Challenges in Comparative Safety Analysis
While Tesla’s latest data release is a step towards greater transparency, comparing its FSD (Supervised) statistics directly with general human driving data or fully autonomous vehicle metrics presents inherent complexities. A primary challenge lies in the fundamental difference between a Level 2 ADAS, which requires constant human supervision, and Level 4/5 autonomous systems. In a Level 2 system like FSD (Supervised), the human driver remains ultimately responsible for the vehicle’s operation, monitoring the environment, and being prepared to intervene at any moment. This dynamic introduces a confounding variable: the interaction and performance of the human supervisor.

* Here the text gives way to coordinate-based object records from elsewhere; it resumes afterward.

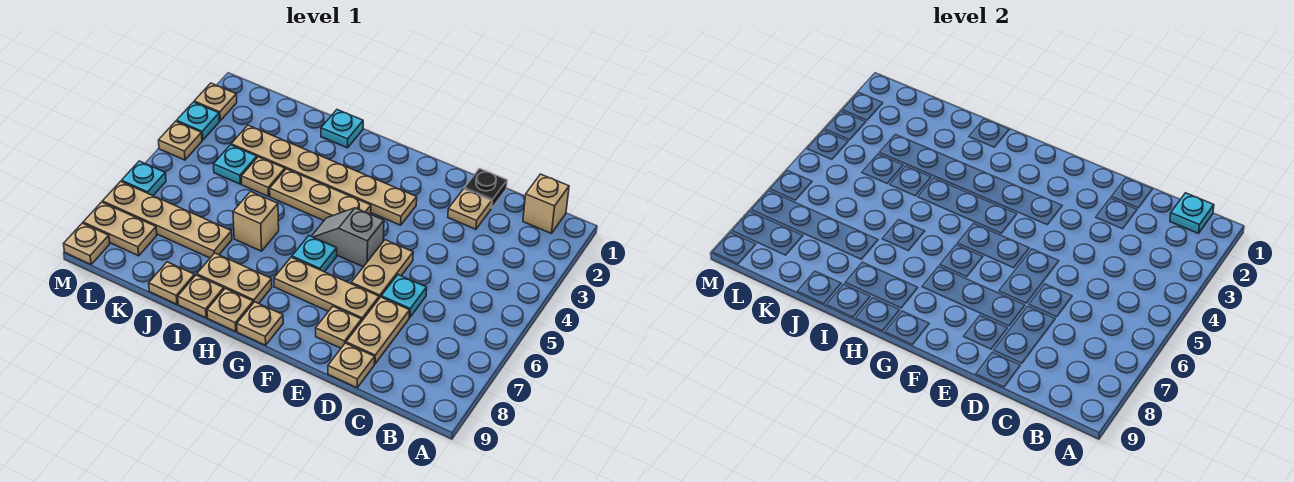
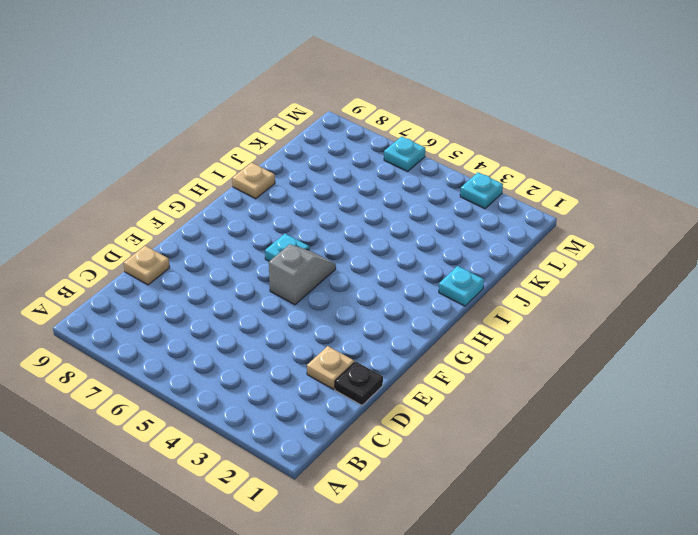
none -> tan 1x1 brick [523,174,569,233]
none -> cyan 1x1 plate [381,275,427,317]
none -> tan 1x2 plate [346,297,410,364]
none -> tan 1x2 plate [351,240,413,298]

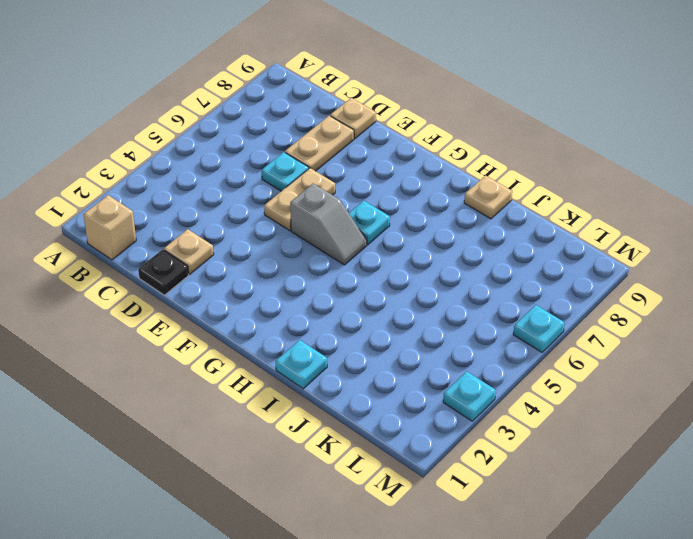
none -> tan 1x3 plate [274,257,379,320]
none -> tan 1x1 plate [316,306,362,348]
none -> tan 1x6 plate [231,125,417,225]
none -> tan 1x3 plate [270,169,371,220]

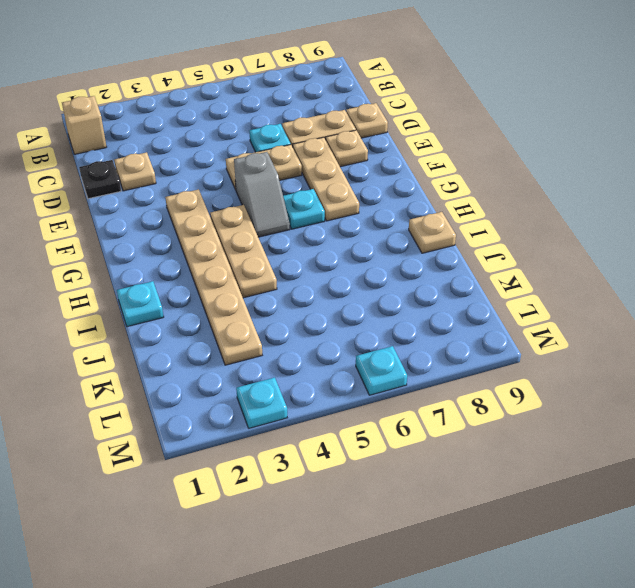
none -> tan 1x1 plate [237,302,283,345]
none -> tan 1x2 plate [197,253,272,303]
none -> tan 1x1 plate [207,288,253,331]
none -> tan 1x1 brick [233,192,279,251]

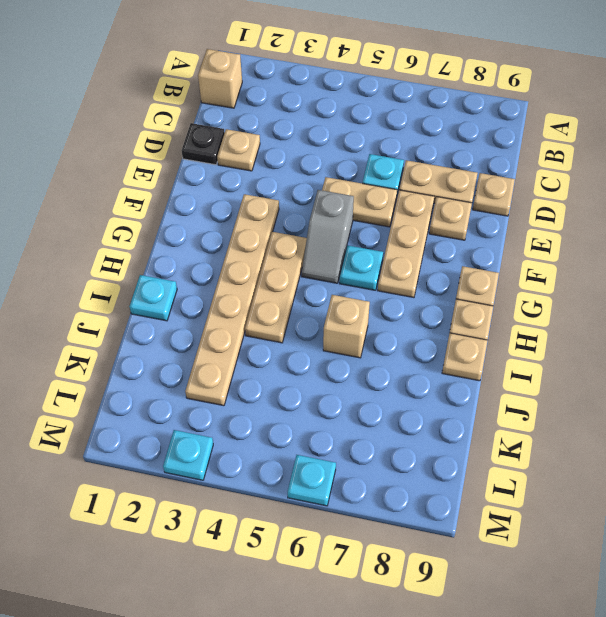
none -> tan 1x2 plate [197,253,272,303]
none -> tan 1x1 plate [241,157,285,196]
none -> tan 1x4 plate [103,181,232,258]
none -> tan 1x1 plate [149,262,195,304]

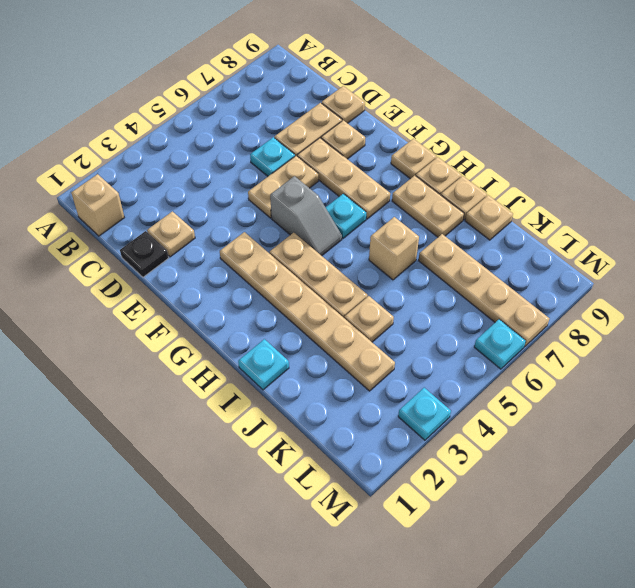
none -> cyan 1x1 plate [214,145,257,184]
none -> tan 1x2 plate [83,202,157,256]
none -> tan 1x1 plate [194,83,237,121]
none -> tan 1x1 plate [158,121,202,160]

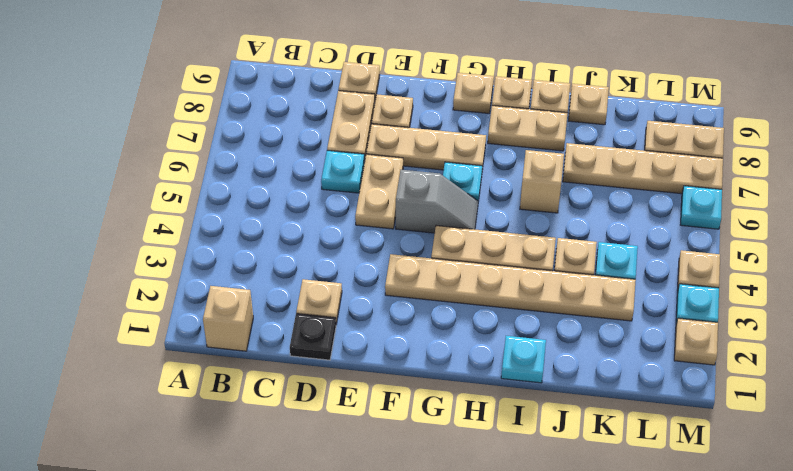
none -> tan 1x1 plate [64,223,110,264]
none -> cyan 1x1 plate [1170,193,1214,233]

Critics often point out that "miles driven with FSD engaged" is not equivalent to "miles driven by a fully autonomous system." The quality of human supervision, driver attentiveness, and the types of roads or conditions where drivers choose to engage FSD can significantly influence collision rates. For instance, drivers might be more inclined to activate FSD in less challenging environments, or conversely, rely on it in situations where they feel less confident, potentially skewing the data. Furthermore, the national average for human driving encompasses all drivers, regardless of age, experience, vehicle type, or road conditions, making it a broad benchmark that may not perfectly reflect the specific operational contexts where FSD (Supervised) is typically used.
Another point of analytical contention revolves around the definition of "collision" and the level of detail provided. While airbag deployment offers an objective measure of severity, it doesn’t account for all types of incidents, such as minor fender-benders that don’t trigger restraints but still represent a safety event. Moreover, the absence of data on injury rates, property damage, or specific circumstances (e.g., road type, weather, time of day) limits the depth of insight that can be gleaned from the reported figures. A truly holistic safety picture would ideally incorporate these additional dimensions, allowing researchers, regulators, and the public to understand not just how often incidents occur, but also their nature and consequences.
Looking Ahead: The Future of Autonomous Reporting
Tesla’s decision to provide more detailed safety data for its FSD (Supervised) system reflects an evolving landscape where transparency is increasingly seen as a cornerstone of public acceptance and regulatory trust. This move, potentially influenced by Waymo’s consistent advocacy for data disclosure, could catalyze other ADAS and AV developers to enhance their own reporting standards. As the technology continues to advance and more autonomous features become commonplace, the demand for clear, comprehensive, and standardized safety metrics will only grow.
The industry’s collective challenge is to move beyond mere comparison with human driving statistics to establish a robust framework for assessing the unique safety profiles of diverse autonomous and semi-autonomous systems. This will likely involve collaborative efforts between manufacturers, regulators, and independent researchers to define common terminology, establish consistent data collection methods, and agree upon a set of universally accepted safety performance indicators. The goal is not just to prove that these systems are safer than human drivers in certain contexts, but to understand precisely how and why they perform, identifying areas for continuous improvement and ultimately paving the way for a future where autonomous technology truly enhances road safety for everyone.